Add to this that demand for programming skills is so high that even poor programmers get jobs doing important things. And basically no liability for bad software falls on the original authors, so there is very little incentive to put effective quality control processes in place.

A lovely place to find C code with, well, interesting, bad properties is the Underhanded C Contest.

Here the goal is to craft a C program that performs a task, but typically, crafted with a very hard to find flaw that allows it to be exploited in a manner that undermines its base purpose. The site is well written, the contests all too believable, and the winning entries a geek’s total delight.

I don’t think this is completely true in the real world. There are plenty of exploits that take advantage of deliberately creating conditions that could never occur without malicious action.

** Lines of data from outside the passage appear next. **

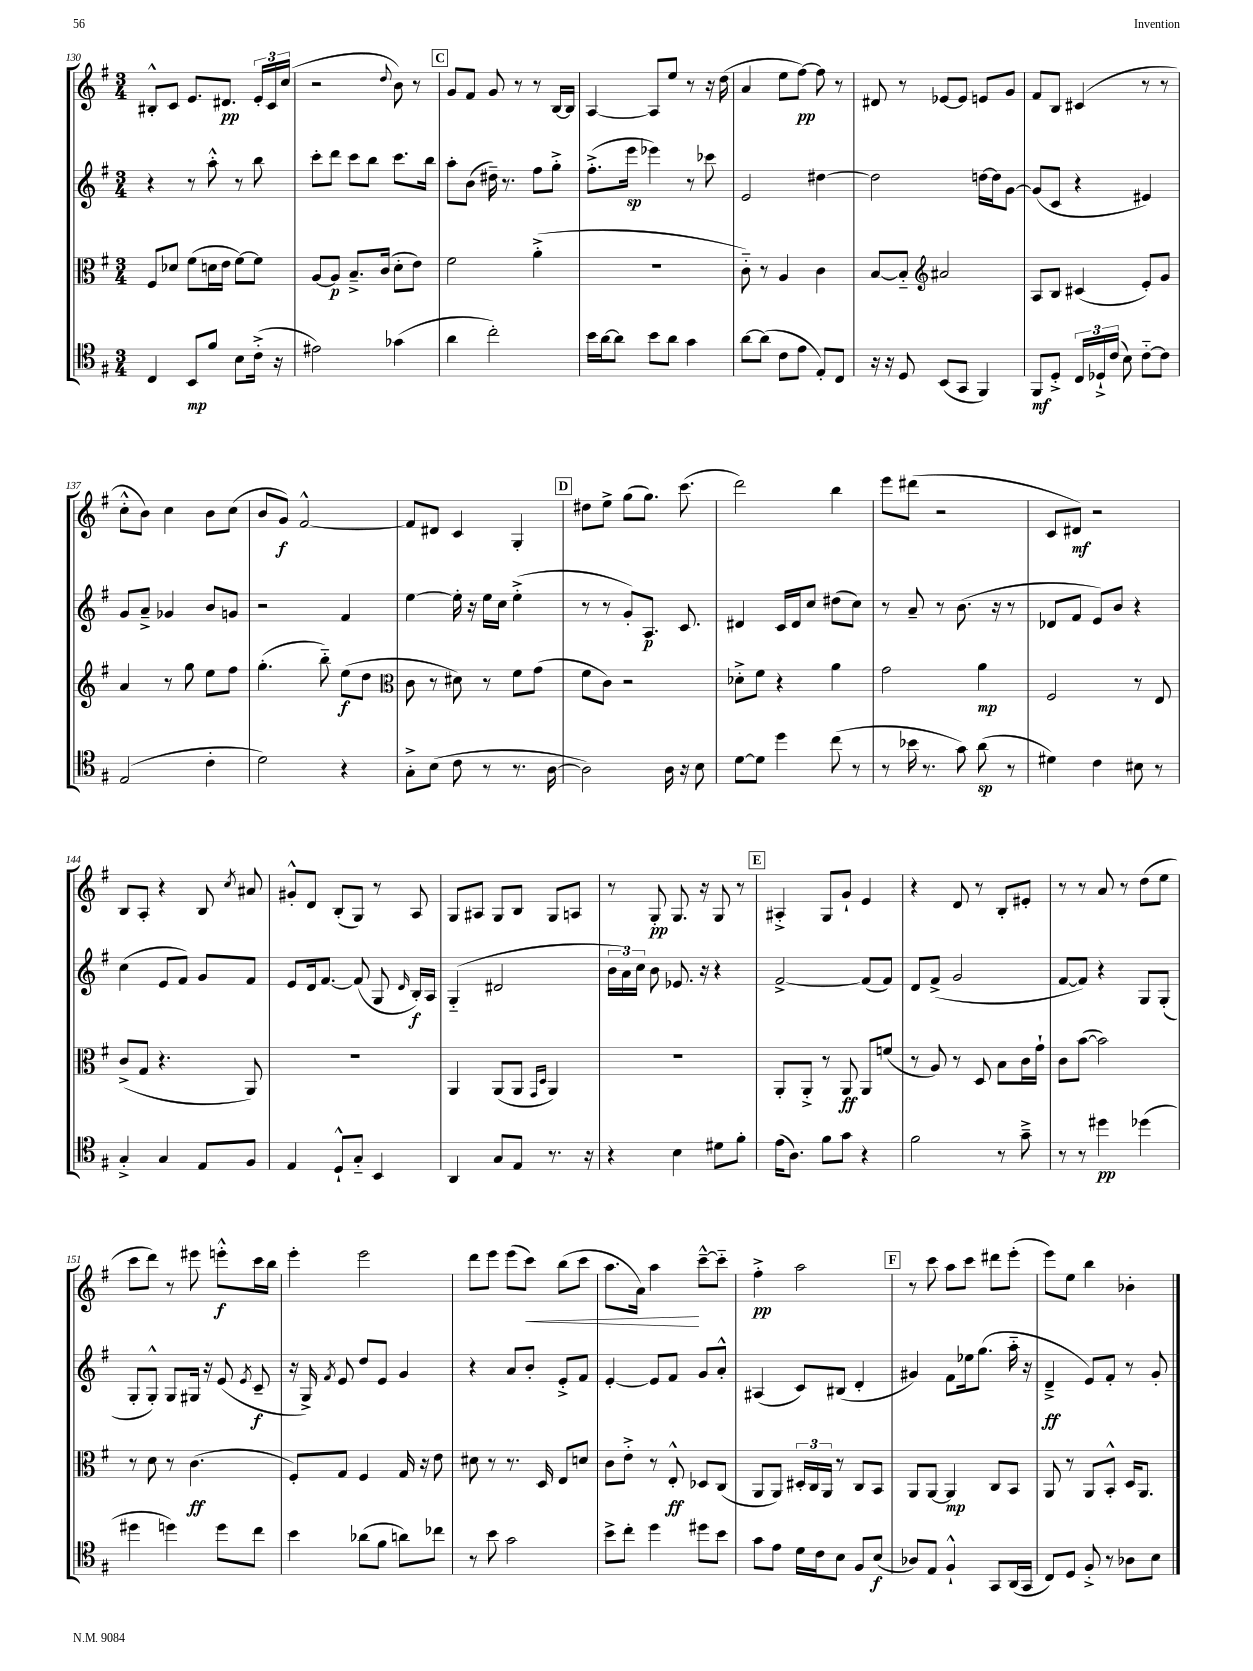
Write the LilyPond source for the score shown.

<<
\new StaffGroup <<
\new Staff = "s0" {
    \clef treble \key g \major \numericTimeSignature \time 3/4
    \autoBeamOff bis8[-.-^ c'8] e'8.[ dis'8.]\pp \tuplet 3/2 { e'16[-. c'16 c''16]( } |
    r2 \appoggiatura { d''8 } b'8) r8 |
    \mark \markup { \box "C" } g'8[ fis'8] g'8 r8 r8 b16[~ b16] |
    a4~ a8[ e''8] r8 r16 d''16( |
    a'4 e''8[ fis''8]~\pp) fis''8 r8 |
    dis'8 r8 ees'8[~ ees'8] e'8[ g'8] |
    fis'8[ b8] cis'4( r8 r8 |
    c''8[-.-^ b'8]) c''4 b'8[ c''8]( |
    b'8[ g'8]\f) fis'2~-^ |
    fis'8[ dis'8] c'4 g4-. |
    \mark \markup { \box "D" } dis''8[ e''8]-> g''8[( g''8.]) c'''8.( |
    d'''2) b''4 |
    e'''8[ dis'''8]( r2 |
    c'8[ dis'8]\mf) r2 |
    b8[ a8]-. r4 b8 \acciaccatura { c''8 } ais'8 |
    gis'8[-.-^ d'8] b8[-.( g8]) r8 a8 |
    g8[ ais8] g8[ b8] g8[ a8] |
    r8 g8-.\pp g8. r16 g8 r8 |
    \mark \markup { \box "E" } ais4-.-> g8[ g'8]-! e'4 |
    r4 d'8 r8 b8[-. eis'8]-. |
    r8 r8 a'8 r8 d''8[( e''8] |
    c'''8[ d'''8]) r8 eis'''8 e'''8[-.-^\f c'''16 b''16] |
    e'''4-. e'''2 |
    d'''8[ e'''8] e'''8[( c'''8]\<) b''8[( c'''8] |
    a''8.[ a'16]) a''4\! c'''8[~---^ c'''8]-_ |
    fis''4-.->\pp a''2 |
    \mark \markup { \box "F" } r8 c'''8 a''8[ c'''8] dis'''8[ e'''8]-.( |
    e'''8[) e''8] b''4 bes'4-. \bar "|." |
}
\new Staff = "s1" {
    \clef treble \key g \major \numericTimeSignature \time 3/4
    \autoBeamOff r4 r8 a''8-.-^ r8 b''8 |
    c'''8[-. d'''8] c'''8[ b''8] c'''8.[ b''16] |
    \mark \markup { \box "C" } a''8[-. b'8]( dis''16--) r8. fis''8[ g''8]-.-> |
    fis''8.[-.->( e'''16]\sp ees'''4) r8 ces'''8 |
    e'2 dis''4~ |
    dis''2 d''16[~ d''16 g'8]~ |
    g'8[( c'8] r4 eis'4) |
    g'8[ a'8]---> ges'4 b'8[ g'8] |
    r2 fis'4 |
    e''4~ e''16-. r16 e''16[ c''16] e''4-.->( |
    \mark \markup { \box "D" } r8 r8 g'8[-.) a8.]\p c'8. |
    dis'4 c'16[ dis'16 c''8] dis''8[( c''8]) |
    r8 a'8-- r8 b'8.( r16 r8 |
    des'8[ fis'8] e'8[) b'8] r4 |
    c''4( e'8[ fis'8]) g'8[ fis'8] |
    e'8[ d'16 fis'8.]~ fis'8( g8 \grace { d'16 } b16[-.\f) a16] |
    g4-_( dis'2 |
    \tuplet 3/2 { b'16[ a'16) c''16] } b'8 ees'8. r16 r4 |
    \mark \markup { \box "E" } fis'2~-> fis'8[( fis'8]) |
    d'8[ fis'8]->( g'2 |
    fis'8[~ fis'8]) r4 g8[ g8]-.( |
    g8[-. g8]-.-^) g8[ gis16] r16 e'8( \acciaccatura { e'8 } c'8--\f |
    r16 g16->) \acciaccatura { fis'8 } e'8 d''8[ e'8] g'4 |
    r4 a'8[ b'8]-. e'8[-.-> fis'8] |
    e'4~-. e'8[ fis'8] g'8[ a'8]-.-^ |
    ais4( c'8[) bis8]( d'4-. |
    \mark \markup { \box "F" } gis'4) fis'8[ ees''16 g''8.]( a''16-_ r16 |
    d'4--->\ff e'8[) fis'8]-. r8 g'8-. \bar "|." |
}
\new Staff = "s2" {
    \clef alto \key g \major \numericTimeSignature \time 3/4
    \autoBeamOff fis8[ des'8] fis'8[( d'16 e'16] fis'8[~) fis'8] |
    a8[~ a8]\p b8.[---> c'16]( d'8[-. e'8]) |
    \mark \markup { \box "C" } fis'2 a'4-.->( |
    R2. |
    c'8-_) r8 a4 c'4 |
    b8[~ b8]-_ \clef treble ais'2 |
    a8[ b8] cis'4( e'8[-.) g'8] |
    a'4 r8 g''8 e''8[ fis''8] |
    g''4.-.( b''8-_) e''8[\f( d''8] |
    \clef alto c'8 r8 dis'8) r8 fis'8[ g'8]( |
    \mark \markup { \box "D" } fis'8[ c'8]) r2 |
    des'8[-.-> fis'8] r4 a'4 |
    g'2 a'4\mp |
    fis2 r8 e8 |
    c'8[->( g8] r4. a,8) |
    R2. |
    a,4 a,8[( a,8] \grace { g,16[ d16] } a,4) |
    R2. |
    \mark \markup { \box "E" } a,8[-. a,8]-.-> r8 a,8\ff a,8[ f'8]( |
    r8 a8) r8 d8 b8[ c'16 g'16]-! |
    c'8[ b'8]~( b'2) |
    r8 d'8 r8 c'4.\ff( |
    fis8[-.) g8] fis4 g16 r16 e'8 |
    dis'8 r8 r8. d16 e8[ d'8] |
    c'8[ e'8]-.-> r8 e8-.-^\ff des8[ c8]( |
    a,8[ a,8]) \tuplet 3/2 { dis16[-. c16 a,16] } r8 c8[ b,8] |
    \mark \markup { \box "F" } a,8[ a,8]~ a,4\mp c8[ b,8] |
    a,8 r8 a,8[ b,8]-.-^ d16[ a,8.] \bar "|." |
}
\new Staff = "s3" {
    \clef tenor \key g \major \numericTimeSignature \time 3/4
    \autoBeamOff c4 b,8[\mp fis'8] b8[ c'16]-.->( r16 |
    eis'2) ges'4( |
    \mark \markup { \box "C" } a'4 c''2-.) |
    b'16[ a'16~ a'8] b'8[ a'8] g'4 |
    a'8[~ a'8]( c'8[ e'8] e8[-.) c8] |
    r16 r16 d8 b,8[( g,8] fis,4) |
    fis,8[\mf d8]-.-> \tuplet 3/2 { c16[ des16-!-> c'16]( } b8) c'8[~-_ c'8] |
    e2( c'4-. |
    d'2) r4 |
    g8[-.-> b8]( c'8 r8 r8. a16~ |
    \mark \markup { \box "D" } a2) a16 r16 b8 |
    d'8[~ d'8] d''4 c''8( r8 |
    r8 bes'16 r8. g'8) a'8\sp( r8 |
    dis'4) c'4 bis8 r8 |
    g4-.-> g4 e8[ fis8] |
    e4 d8[-!-^ g8]-_ b,4 |
    a,4 g8[ e8] r8. r16 |
    r4 b4 dis'8[ fis'8]-. |
    \mark \markup { \box "E" } e'16[( a8.]) fis'8[ g'8] r4 |
    fis'2 r8 g'8---> |
    r8 r8 dis''4\pp des''4( |
    dis''4 d''4) d''8[ c''8] |
    b'4 aes'8[( fis'8] a'8[) ces''8] |
    r8 b'8 g'2 |
    b'8[-> c''8]-. d''4 dis''8[ b'8] |
    g'8[ e'8] d'16[ c'16 b8] fis8[ b8]\f( |
    \mark \markup { \box "F" } aes8[) e8] fis4-!-^ g,8[ a,16( g,16] |
    c8[) d8] fis8-.-> r8 aes8[ b8] \bar "|." |
}
>>
>>
\layout { \context { \Score currentBarNumber = #130 } }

There’s no good reason (other than security) to spend the effort to have a ZIP-expanding program be able to deal with a .ZIP file that’s larger than the biggest file the OS’s filesystem can support. If the (non-maliciously-influenced) FAT32 filesystem is really reporting a .ZIP file is multi-terabytes in size, having the decoding program crash is probably the least of your worries.

Again, any program written today should be able to deal with even those kinds of inputs, because security is an issue. But I wouldn’t say that a programmer in 1988 was incompetent because they didn’t provide a graceful way to deal with a pathological file system.

And the point is, a lot of code written in 1988 is still being re-used, and so we’re still finding security issues that a modern competent programmer wouldn’t allow, but a 1988 programmer had little reason to avoid.